21 Given that \( M=\frac{18^{4 n} \times 2^{3\left(n^{2}-6 n\right)} \times 3^{2(1-4 n)}}{12^{2}} \) find the values of \( n \) for which \( M=2 \)

To find the values of \( n \) for which \( M=2 \), we need to solve the equation \( M=2 \) for \( n \). Given: \[ M=\frac{18^{4 n} \times 2^{3\left(n^{2}-6 n\right)} \times 3^{2(1-4 n)}}{12^{2}} \] Substitute \( M=2 \) into the equation: \[ 2=\frac{18^{4 n} \times 2^{3\left(n^{2}-6 n\right)} \times 3^{2(1-4 n)}}{12^{2}} \] Now, we can solve this equation for \( n \).
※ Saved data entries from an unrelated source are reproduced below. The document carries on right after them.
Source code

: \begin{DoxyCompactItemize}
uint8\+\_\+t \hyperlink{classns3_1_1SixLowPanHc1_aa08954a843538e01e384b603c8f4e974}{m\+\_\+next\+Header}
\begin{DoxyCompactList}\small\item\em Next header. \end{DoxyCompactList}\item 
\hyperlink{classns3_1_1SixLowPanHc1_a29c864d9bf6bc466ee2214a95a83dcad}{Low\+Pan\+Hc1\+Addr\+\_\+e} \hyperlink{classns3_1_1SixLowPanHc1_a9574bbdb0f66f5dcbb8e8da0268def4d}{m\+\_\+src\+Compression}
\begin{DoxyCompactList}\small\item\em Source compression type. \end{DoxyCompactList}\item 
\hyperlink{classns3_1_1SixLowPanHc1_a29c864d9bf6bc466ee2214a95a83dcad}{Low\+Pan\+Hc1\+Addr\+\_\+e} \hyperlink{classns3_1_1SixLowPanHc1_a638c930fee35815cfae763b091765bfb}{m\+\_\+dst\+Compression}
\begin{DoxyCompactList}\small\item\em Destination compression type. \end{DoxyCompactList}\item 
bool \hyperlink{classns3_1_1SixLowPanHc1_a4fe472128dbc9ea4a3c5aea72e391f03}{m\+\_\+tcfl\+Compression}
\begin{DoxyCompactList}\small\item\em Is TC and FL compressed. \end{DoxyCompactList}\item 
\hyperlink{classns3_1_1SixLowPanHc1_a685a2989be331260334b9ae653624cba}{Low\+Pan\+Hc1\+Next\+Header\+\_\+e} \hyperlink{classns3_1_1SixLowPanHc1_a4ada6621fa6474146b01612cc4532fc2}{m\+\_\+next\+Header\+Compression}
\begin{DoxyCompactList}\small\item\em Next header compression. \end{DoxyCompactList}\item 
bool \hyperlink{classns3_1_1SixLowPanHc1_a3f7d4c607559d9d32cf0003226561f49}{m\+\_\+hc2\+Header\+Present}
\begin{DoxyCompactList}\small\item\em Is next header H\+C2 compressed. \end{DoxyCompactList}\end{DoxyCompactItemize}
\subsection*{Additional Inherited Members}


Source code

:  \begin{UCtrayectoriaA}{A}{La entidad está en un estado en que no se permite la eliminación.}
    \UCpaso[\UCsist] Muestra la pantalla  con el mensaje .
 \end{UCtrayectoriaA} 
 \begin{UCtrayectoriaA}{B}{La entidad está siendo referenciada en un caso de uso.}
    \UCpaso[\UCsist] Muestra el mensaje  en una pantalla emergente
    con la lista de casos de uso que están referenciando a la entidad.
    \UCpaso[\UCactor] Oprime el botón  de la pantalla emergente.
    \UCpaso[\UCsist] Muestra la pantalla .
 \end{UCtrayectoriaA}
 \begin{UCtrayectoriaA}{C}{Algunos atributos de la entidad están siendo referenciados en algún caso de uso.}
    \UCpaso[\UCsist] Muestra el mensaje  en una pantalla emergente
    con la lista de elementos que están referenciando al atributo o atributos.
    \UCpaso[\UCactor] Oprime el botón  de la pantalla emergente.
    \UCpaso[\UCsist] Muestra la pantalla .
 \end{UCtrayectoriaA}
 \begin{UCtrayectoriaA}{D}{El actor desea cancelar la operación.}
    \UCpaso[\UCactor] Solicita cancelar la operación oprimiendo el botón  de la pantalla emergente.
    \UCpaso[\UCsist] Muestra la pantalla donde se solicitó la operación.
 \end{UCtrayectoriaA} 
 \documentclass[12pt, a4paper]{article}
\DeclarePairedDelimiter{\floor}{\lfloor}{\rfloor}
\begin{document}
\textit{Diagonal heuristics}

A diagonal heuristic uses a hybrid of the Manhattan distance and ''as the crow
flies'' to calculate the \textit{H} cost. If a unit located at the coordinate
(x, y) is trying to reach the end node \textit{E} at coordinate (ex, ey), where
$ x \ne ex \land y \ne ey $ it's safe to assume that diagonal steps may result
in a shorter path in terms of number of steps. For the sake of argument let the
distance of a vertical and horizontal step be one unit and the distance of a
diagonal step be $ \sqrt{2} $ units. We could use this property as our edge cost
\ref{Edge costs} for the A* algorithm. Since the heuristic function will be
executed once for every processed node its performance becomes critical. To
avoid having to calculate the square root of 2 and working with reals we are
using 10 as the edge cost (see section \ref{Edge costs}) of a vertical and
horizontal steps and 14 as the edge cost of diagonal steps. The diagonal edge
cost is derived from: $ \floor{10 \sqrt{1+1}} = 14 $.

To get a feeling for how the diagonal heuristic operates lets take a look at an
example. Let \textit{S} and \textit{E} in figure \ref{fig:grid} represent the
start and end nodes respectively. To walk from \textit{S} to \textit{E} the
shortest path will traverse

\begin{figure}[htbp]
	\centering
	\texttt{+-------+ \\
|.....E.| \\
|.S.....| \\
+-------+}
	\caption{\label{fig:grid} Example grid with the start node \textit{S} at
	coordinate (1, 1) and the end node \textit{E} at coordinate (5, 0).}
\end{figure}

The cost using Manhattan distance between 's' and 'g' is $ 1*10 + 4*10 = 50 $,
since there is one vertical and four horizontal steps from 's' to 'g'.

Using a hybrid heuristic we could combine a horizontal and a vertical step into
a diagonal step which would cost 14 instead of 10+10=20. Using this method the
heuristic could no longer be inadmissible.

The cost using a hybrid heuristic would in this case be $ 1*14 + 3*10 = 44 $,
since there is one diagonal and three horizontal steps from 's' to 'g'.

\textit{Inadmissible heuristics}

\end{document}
Solve the equation by following steps: - step0: Solve for \(n\): \(2=\frac{18^{4n}\times 2^{3\left(n^{2}-6n\right)}\times 3^{2\left(1-4n\right)}}{12^{2}}\) - step1: Simplify: \(2=2^{-14n+3n^{2}-4}\) - step2: Swap the sides: \(2^{-14n+3n^{2}-4}=2\) - step3: Set the exponents equal: \(-14n+3n^{2}-4=1\) - step4: Move the expression to the left side: \(-14n+3n^{2}-4-1=0\) - step5: Subtract the numbers: \(-14n+3n^{2}-5=0\) - step6: Factor the expression: \(\left(n-5\right)\left(3n+1\right)=0\) - step7: Separate into possible cases: \(\begin{align}&n-5=0\\&3n+1=0\end{align}\) - step8: Solve the equation: \(\begin{align}&n=5\\&n=-\frac{1}{3}\end{align}\) - step9: Rewrite: \(n_{1}=-\frac{1}{3},n_{2}=5\) The values of \( n \) for which \( M=2 \) are \( n=-\frac{1}{3} \) and \( n=5 \).